Florentino Pérez announces a surprise urgent press conference
The top white leader has summoned the media at 6 p.m. in Valdebebas
BarcelonaFlorentino Pérez has urgently summoned all the press this Tuesday afternoon for a press conference in Valdebebas (6 p.m.) after the Board of Directors meeting that took place this afternoon. The news has surprised everyone given the absolute silence emanating from the white team. Real Madrid lost on Sunday at the Camp Nou (2-0) and confirmed the second consecutive season without a title. Mbappé, Bellingham, Vinícius and company have once again been neutralized by Pedri, Gavi, and Lamine Yamal.
In recent weeks, there has been much speculation about Florentino Pérez's health, while coach Álvaro Arbeloa remains on thin ice. All this with Mourinho watching the whole panorama from a distance given the possibility of a return to the Bernabéu dugout. In recent days, tension in Madrid has increased after fights between several players on the squad. The last conflict —that of Tchouameni and Fede Valverde— ended with the Uruguayan in the hospital due to a head injury that caused him to miss the classic. The Whites host an Oviedo side already relegated to the second division this Thursday (9:30 p.m.).
Bench instability
It would not be the first time that Florentino Pérez —who first came to office in 2000— announced his resignation by surprise. In 2006, the top white executive announced that he was resigning in the middle of a Champions League tie of his "Madrid of the galácticos" against Arsenal. After losing 0-1 at the Bernabéu —with a goal from former blaugrana Henry— and losing 2-1 in Mallorca, the president stepped aside after strongly criticizing the squad. "Perhaps I have had too many concessions with players to sign a renewal. The club needs a change, a shot in the arm, an impulse. We have changed many coaches and all that is left is for me to leave. I am a bottleneck that needed to be removed. I haven't known how to guide the players and I've spoiled them," he expressed in his farewell.

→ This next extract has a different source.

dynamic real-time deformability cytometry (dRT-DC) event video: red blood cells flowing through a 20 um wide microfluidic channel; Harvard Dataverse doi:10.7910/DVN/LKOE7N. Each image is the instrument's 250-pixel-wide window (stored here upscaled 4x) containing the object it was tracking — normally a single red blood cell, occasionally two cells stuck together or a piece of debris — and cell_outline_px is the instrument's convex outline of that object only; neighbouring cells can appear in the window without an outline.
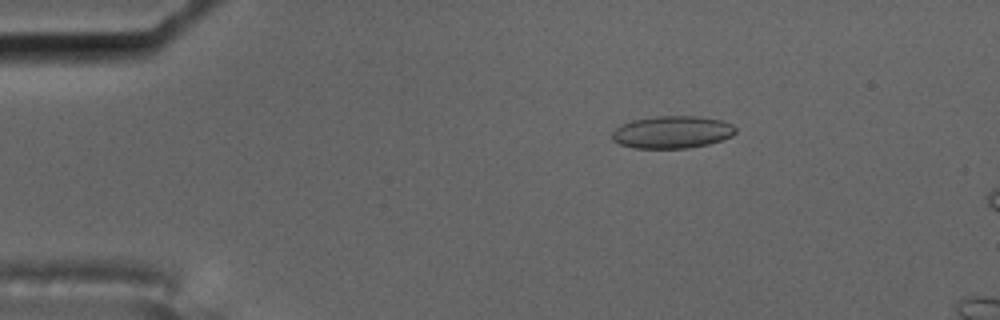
{"species": "common noctule bat (a hibernating species)", "species_latin": "Nyctalus noctula", "temperature_condition": "cold", "stored_images_in_passage": 5, "camera_frame_rate_fps": 3000, "um_per_image_px": 0.085, "animal": {"sex": "male", "body_mass_g": 17.5, "forearm_length_mm": 52.3}, "frame": {"image": 1, "passage_image": 3, "time_ms": 0.667, "image_size_px": [1000, 320], "cell_outline_px": [[736, 132], [732, 136], [708, 144], [688, 148], [636, 148], [620, 144], [612, 140], [612, 132], [620, 124], [632, 120], [656, 116], [696, 116], [720, 120], [732, 124], [736, 128]], "centroid_in_image_um": [57.12, 11.23], "position_along_channel_um": 27.9, "area_um2": 23.29}}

Since Vicente del Bosque's departure in 2003, the white team had five coaches in three years: Carlos Queiroz, José Antonio Camacho, Mariano García Remón, Vanderlei Luxemburgo, and Juan Ramón López Caro. All of this before Florentino's first resignation, which put an end to the galácticos era. Ramón Calderón took over at the helm of the white entity, but only three years later Florentino returned to the presidency, a position he holds to this day.